Performance results of 1024x1024x512 domain size with 1000 time steps.
Performance results of 1024x1024x512 domain size with 1000 time steps.

 

We further assess the obtained performance of our MWD implementation on Epyc Milan and Milan-X using the roofline model. The gap between the two dots of L3 and DRAM-MWD on Milan widens on Milan-X and shows how MWD decouples from main memory.

 

Roofline Performance Model Analysis.
Roofline Performance Model Analysis on Milan

 

Roofline Performance Model Analysis on Milan-X

 

 

To summarize, MWD works best against SB on hardware with a wide bandwidth gap between LLC and main memory. MWD achieves high performance in presence of large shared LLC shared among several cores and is agnostic to main memory technology (e.g., HBM). This work will be presented at SC22 during the poster session.

 

References:

Software: GIRIH can be found at https://github.com/ecrc/girih.

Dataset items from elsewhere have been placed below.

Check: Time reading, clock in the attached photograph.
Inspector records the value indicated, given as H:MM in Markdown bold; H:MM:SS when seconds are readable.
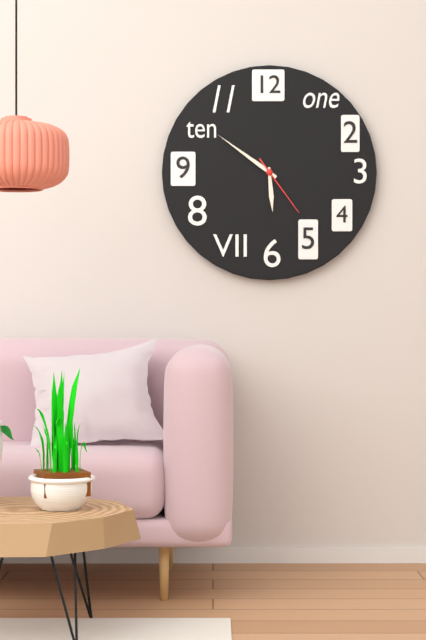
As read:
**5:51:24**
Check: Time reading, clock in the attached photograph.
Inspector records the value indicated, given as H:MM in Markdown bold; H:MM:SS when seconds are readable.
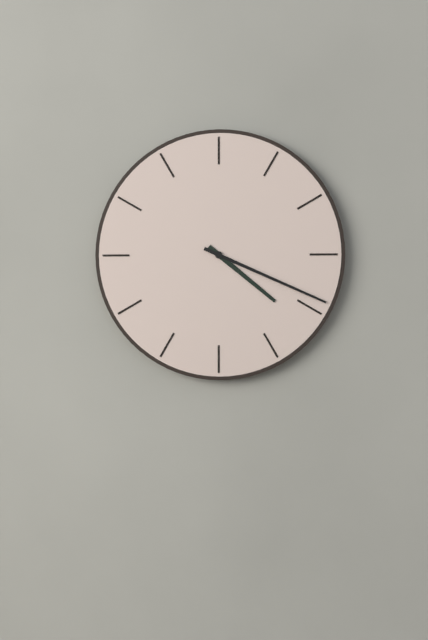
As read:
**4:19**
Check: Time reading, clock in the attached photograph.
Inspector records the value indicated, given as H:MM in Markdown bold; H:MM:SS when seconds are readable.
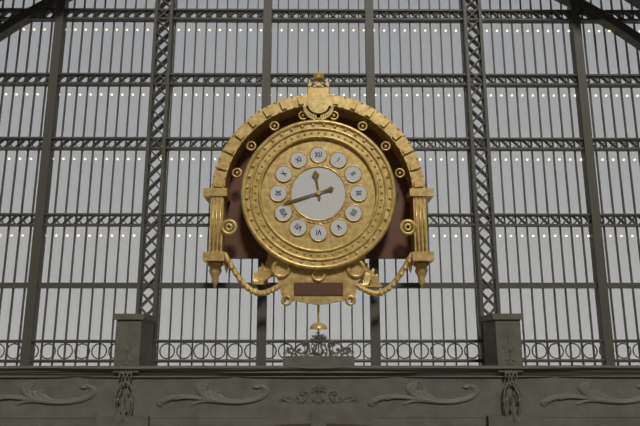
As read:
**11:42**
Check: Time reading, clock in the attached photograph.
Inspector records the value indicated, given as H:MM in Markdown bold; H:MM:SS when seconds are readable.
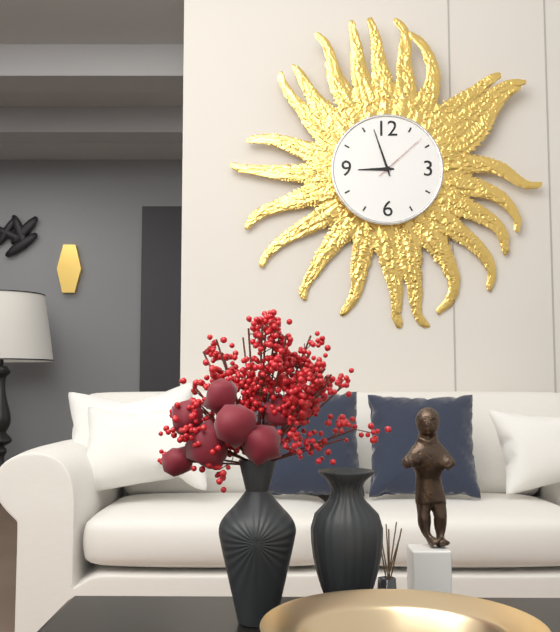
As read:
**8:57:08**
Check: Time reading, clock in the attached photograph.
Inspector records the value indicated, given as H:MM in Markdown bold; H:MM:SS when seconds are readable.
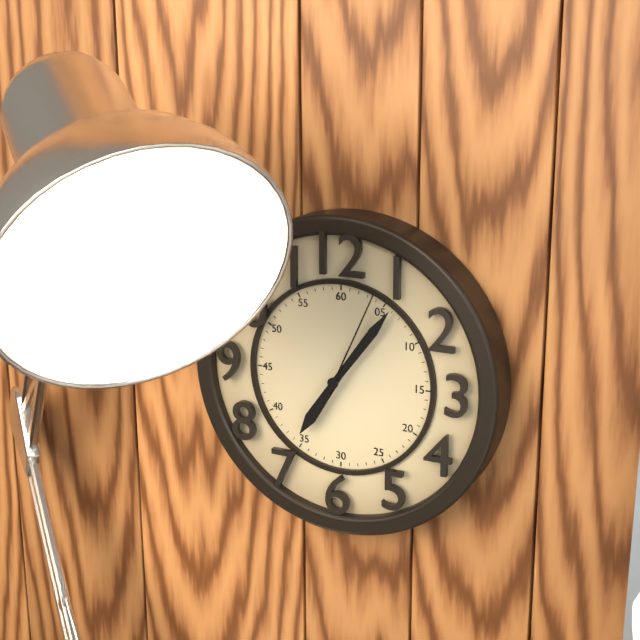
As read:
**7:06:04**
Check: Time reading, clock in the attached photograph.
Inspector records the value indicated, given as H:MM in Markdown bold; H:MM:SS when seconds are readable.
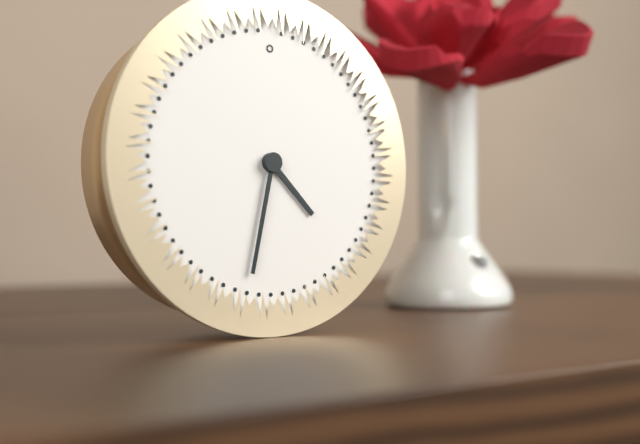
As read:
**4:32**
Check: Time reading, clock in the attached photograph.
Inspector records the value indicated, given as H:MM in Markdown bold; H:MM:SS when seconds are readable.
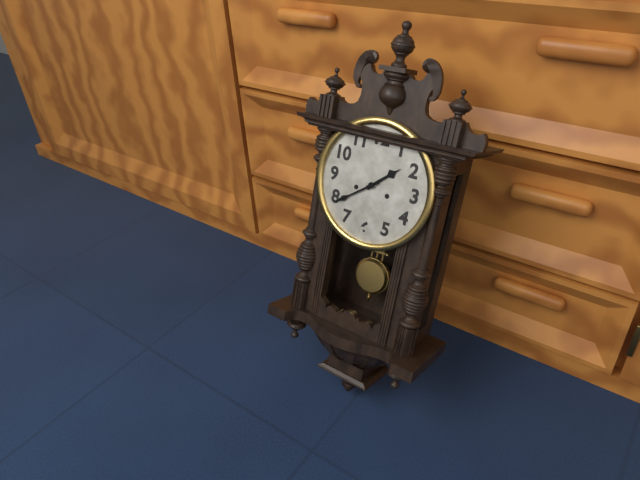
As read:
**1:39**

[1] Malas T., Hager G., Ltaief H., Stengel H., Wellein G. and Keyes D. (2015) Multicore Optimized Wavefront Diamond Blocking for Optimizing Stencil Updates. SIAM J. Sci. Comput. 37(4): 439–464.

[2] Malas T., Hager G., Ltaief H. and Keyes D. (2017) Multidimensional Intratile Parallelization for Memory-Starved Stencil Computations. ACM Trans. Par. Comput. 4(3): 12:1–12:32.

[3] Akbudak K., Ltaief H., Etienne V., Abdelkhalak R., Tonellot T., and Keyes D. (2020). Asynchronous computations for solving the acoustic wave propagation equation. The International Journal of High Performance Computing Applications, 34(4), 377–393.

[4] Qu L., Abdelkhalek R., Said I., Ltaief H. and Keyes D. (accepted for publication, 2022) Exploiting Temporal Data Reuse and Asynchrony in the Reverse Time Migration, Int. J. High Perf. Comput. Appl.